外伝~「僕」の生きる意味~後編
バネットさんが正式にクリスティ様と婚約した。もう、「僕」はバネット様と呼ばなくてはいけないんだなって本当に思った。幸せなご家庭を築かれるだろう。その時「僕」はバネット様とクリスティ様の「影」として邪魔者を排除するんだと決めていた。
間もなく、「僕」に転機が訪れた。とある組織を探って欲しいと。
「私もよく実態をつかめていないんだけどね……トムしか頼めないんだ」
「僕でないといけないんですか?」
「そう。何せ『個体チップ』を外したりしている組織だ」
確かに「僕」にしか出来ない仕事だ。
「あとは、トムのような『個体チップ』を埋め込めなかった人たちを集めている。君の判断でヴェルツレン侯爵家に連れてくるかは決めていい」
大任すぎる。だが、バネット様は悩んでいた。
「私としては、いい感じのしない男だと思った。ただ、現在の状況を憂いている、それだけは確かだ。『個体チップ』自体がおかしいと声高らかに叫んでいるからね」
「分かりました。僕が行きます。最悪、僕を見捨ててください」
それくらいの覚悟はたった数年で出来上がっていた。
「へぇ、君も『個体チップ』埋め込まれていないの?」
野心を秘めた瞳をした男、チュルスがこちらを見つめてきた。
「うん、埋め込まれていない。名前もないよ。ずっと奴隷だったからさ」
このためだけに、酷い傷を幾つもつけた。多分、最近のものだって気付くと思うけど。
ところが、この男は気付くことなく「酷いな」とだけ言って仲間に引き入れた。
「これから我々は『カメレオン』と名乗る! この世を憂い、そして『個体チップ』をなくすのだ!!」
何なの? この阿呆らしい演説。まぁ、乗っておくか。
「いいだろ? ここは! 飯は食えるし、『個体チップ』がなくても差別されない!!」
チュルスが自慢げに言うが、ヴェルツレン家でも同じことがされてたよと思った。でも、それはたまたまバネット様が僕を見つけてくれたら、そうなっただけで、この男のように「僕」がなったかも知れないし、死んでいたかもしれない。そういう意味では天国だろう。
賛同者は徐々に増えていく。国境を越え境界線のないテロ集団と化していた。
チュルスを見て、トーマス様とバネット様に紹介するかを数年「僕」は悩んでいた。
チュルスには別の組織が手を貸している。そして「方舟」に興味を持ち始めた。それが「僕」を躊躇わせる理由だった。
「やったぞ! ヴェルツレン家の女を孤立させた! エルグス男爵の依頼を終わらせた!」
今、なんて言った? 誰を孤立させた!
「これで資金は出来た。もっと人員と武器を増やすぞ!!」
チュルスの歓喜に「僕」は血の気が引いていく。この任務さえなければクリスティ様を助けに行けるのに!!

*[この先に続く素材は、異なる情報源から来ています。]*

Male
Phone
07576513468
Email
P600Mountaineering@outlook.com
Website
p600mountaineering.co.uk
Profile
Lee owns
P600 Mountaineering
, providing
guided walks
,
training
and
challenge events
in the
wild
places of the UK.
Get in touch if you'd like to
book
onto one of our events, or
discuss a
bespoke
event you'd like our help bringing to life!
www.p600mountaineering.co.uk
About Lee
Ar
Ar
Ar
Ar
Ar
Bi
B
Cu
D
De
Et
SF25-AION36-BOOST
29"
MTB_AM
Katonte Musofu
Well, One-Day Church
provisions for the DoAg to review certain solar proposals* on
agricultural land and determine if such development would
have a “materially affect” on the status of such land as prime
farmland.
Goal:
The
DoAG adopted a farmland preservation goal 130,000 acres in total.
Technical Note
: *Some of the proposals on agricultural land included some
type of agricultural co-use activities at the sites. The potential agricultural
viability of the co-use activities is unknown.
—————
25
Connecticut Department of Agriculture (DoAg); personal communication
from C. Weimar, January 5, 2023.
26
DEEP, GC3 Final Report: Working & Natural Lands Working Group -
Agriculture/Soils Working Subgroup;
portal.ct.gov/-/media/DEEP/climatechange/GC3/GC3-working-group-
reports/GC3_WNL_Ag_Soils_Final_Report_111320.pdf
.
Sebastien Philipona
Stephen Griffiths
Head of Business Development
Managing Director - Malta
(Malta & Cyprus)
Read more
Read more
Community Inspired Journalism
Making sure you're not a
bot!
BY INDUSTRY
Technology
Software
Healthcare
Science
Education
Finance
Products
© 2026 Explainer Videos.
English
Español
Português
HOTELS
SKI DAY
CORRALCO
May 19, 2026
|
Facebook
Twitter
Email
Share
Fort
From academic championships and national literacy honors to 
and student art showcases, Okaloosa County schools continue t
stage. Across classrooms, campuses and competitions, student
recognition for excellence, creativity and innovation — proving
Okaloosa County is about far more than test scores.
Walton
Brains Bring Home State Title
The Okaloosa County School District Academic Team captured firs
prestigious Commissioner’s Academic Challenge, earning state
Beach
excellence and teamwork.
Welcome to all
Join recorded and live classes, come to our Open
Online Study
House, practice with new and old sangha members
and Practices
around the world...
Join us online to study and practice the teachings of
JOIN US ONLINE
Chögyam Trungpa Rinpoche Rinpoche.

それから数年、嫌な報告しか入ってこない。クリスティ様の護衛であるバーカー夫妻に子供が産まれた事、そしてクリスティ様の死。
どうして、どうして「僕」はあの方を殺す組織にいるの!? エルグスにいなかったら絶対にクリスティ様は死ななかった!!
「おい、『三号』」
チュルスが「僕」に声をかけてきた。「僕」の名前はいつの間にか「三号」になっていた。
「これからエルグス共和国で一暴れする。褒賞は首相から貰う事になっている」
「行って来れば? 「僕」は留守番してるからさ」
「そうだな……お前はこの通信で見ていろ。二号と一緒に」
にやりとチュルスが笑った。あ、「僕」は疑われているんだとすぐに分かった。
悲惨な結末、チュルスはバーカー夫妻とバネット様を楽しそうに殺した。
「貴族のせいで、俺らはいやな目にあうんだ! 死んで当然だ!!」
なにがだよ。下種が。信頼を得るためだけに、「僕」は感情を殺した。
ねぇ、バネット様。あなたの命令に背くことをお赦しください。
あなたとクリスティ様のお子様は「僕」が責任を持って逃がします。トーマス様に会わせるかどうかは今のところ分かりませんが、「僕」は私情を挟みます。あなたたちを殺したチュルスは、いつか「僕」が殺します。
でも、そのあと「僕」の生きる目的がなくなっちゃうなぁ、どうしたらいいんだろう?
会わせないことが、正しい判断だったと、それからかなり経って「僕」は気付くことになる。